Impact of reducing Length-of-Stay on bed requirements
There’s a chance of some funding to develop better and more timely discharges for Mental Health Inpatients. Fundamentally we would be aiming to reduce the time patients are admitted. How much would we need to reduce average length-of-stay to be able to close some inpatient beds and spend that money better in the community?
Using a combination of your recent activity and average Length-of-Stay we can produce a baseline figure for number of beds required.
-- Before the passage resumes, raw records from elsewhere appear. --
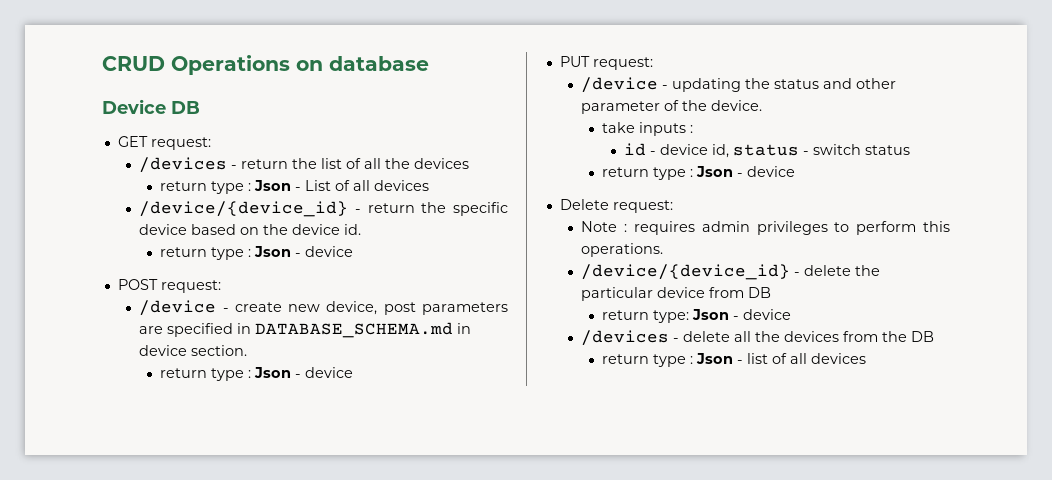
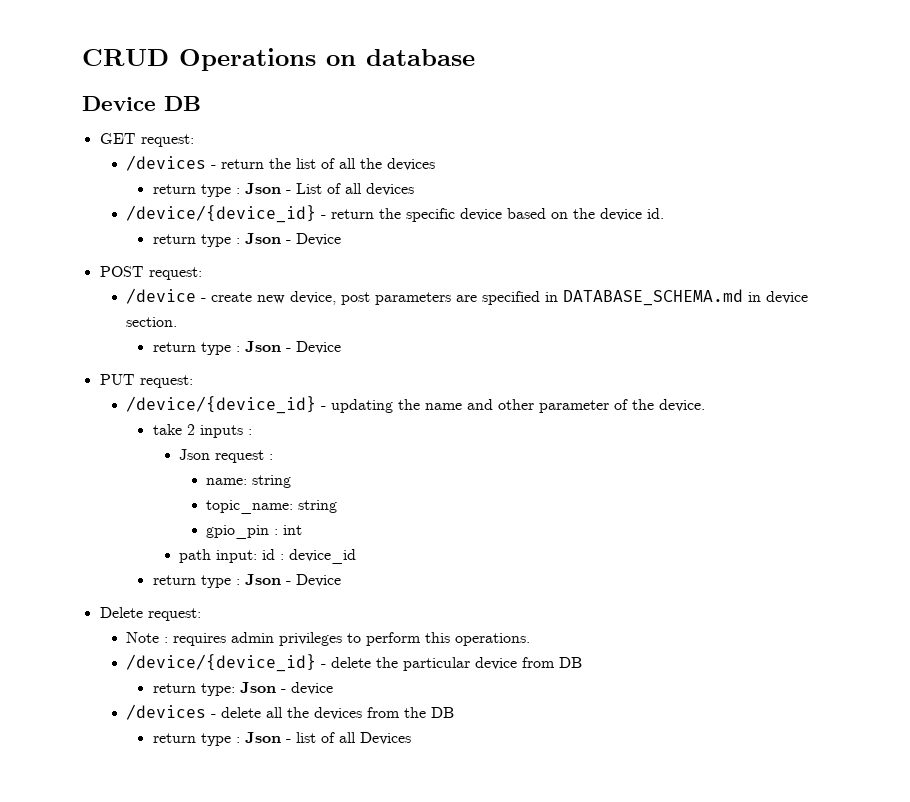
[305,246,354,257] device -> [295,233,341,246] Device
[305,367,354,378] device -> [295,341,341,354] Device
[581,77,659,93] /device -> [126,396,317,414] /device/{device_id}
[774,79,820,89] status -> [425,403,463,410] name
(636, 127) none -> [186,424,195,435] 2
[623,143,910,158] [602,166,796,180] id - device id, status - switch status // return type : Json - device -> [179,449,274,463] [205,475,291,488] [205,500,337,514] [205,525,302,539] [179,549,357,564] [152,574,341,588] Json request : // name: string // topic_name: string // gpio_pin : int // path input: id : device_id // return type : Json - Device
[811,353,867,364] devices -> [359,732,411,745] Devices

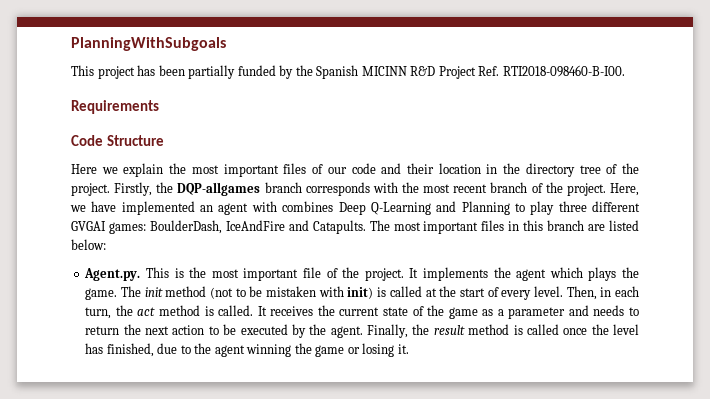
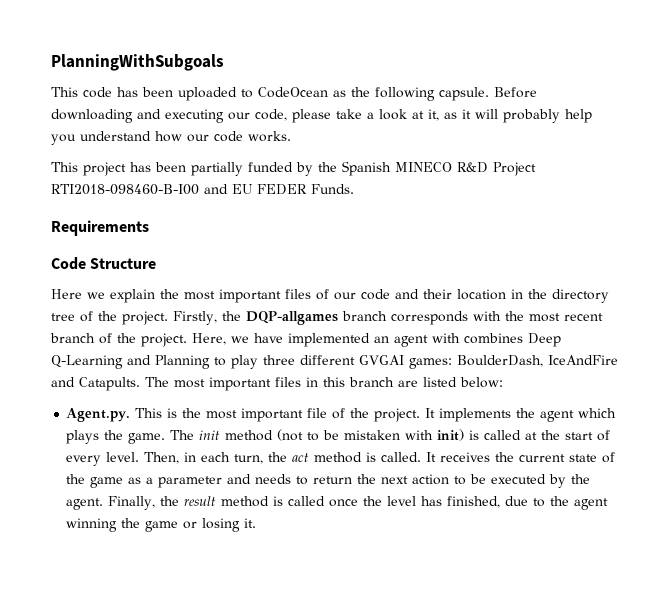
(226, 44) none -> [51,87,537,101] [51,109,592,123] [51,131,291,145] // This code has been uploaded to CodeOcean as the following capsule. Before downloading and executing our code, please take a look at it, as it will probably help you understand how our code works.
[361,66,407,76] MICINN -> [395,162,452,172] MINECO
[478,65,625,77] Ref. RTI2018-098460-B-I00. -> [51,184,354,195] RTI2018-098460-B-I00 and EU FEDER Funds.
Then, by adjusting the average Length-of-Stay in our modelling we will see a new figure for numbers of beds required.
Our aim is to admit 95% of patients within one day of referral. (which explains why the baseline figures for the longest stays have more beds required than actual patients, with the ‘spare’ beds allowing a same-day admission 95% of the time).
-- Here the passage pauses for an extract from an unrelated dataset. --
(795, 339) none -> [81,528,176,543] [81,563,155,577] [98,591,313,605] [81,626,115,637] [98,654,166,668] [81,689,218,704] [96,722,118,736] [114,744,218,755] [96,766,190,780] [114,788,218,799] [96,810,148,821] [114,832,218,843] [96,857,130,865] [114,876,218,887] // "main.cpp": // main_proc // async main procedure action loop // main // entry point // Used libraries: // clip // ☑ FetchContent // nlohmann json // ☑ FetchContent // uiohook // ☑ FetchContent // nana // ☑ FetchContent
Here we are anticipating the biggest reductions in Length-of-Stay where stays are longest – so, we think we can reduce the average Length-of-Stay for those stays longer than 6 months by 50% - with our improved discharge approach having a smaller and tapered impact on shorter stays (a 20% reduction in average LoS for stays less than one month).
Overall the bed requirement has reduced from 111 beds to 83 beds, enabling same day admission in 95% of cases.
As an example let’s look at the patient cohort that stays for between one and three months.
Last year we had 181 patients in this cohort, with an average Length-of-stay of 8.6 weeks requiring 40 beds.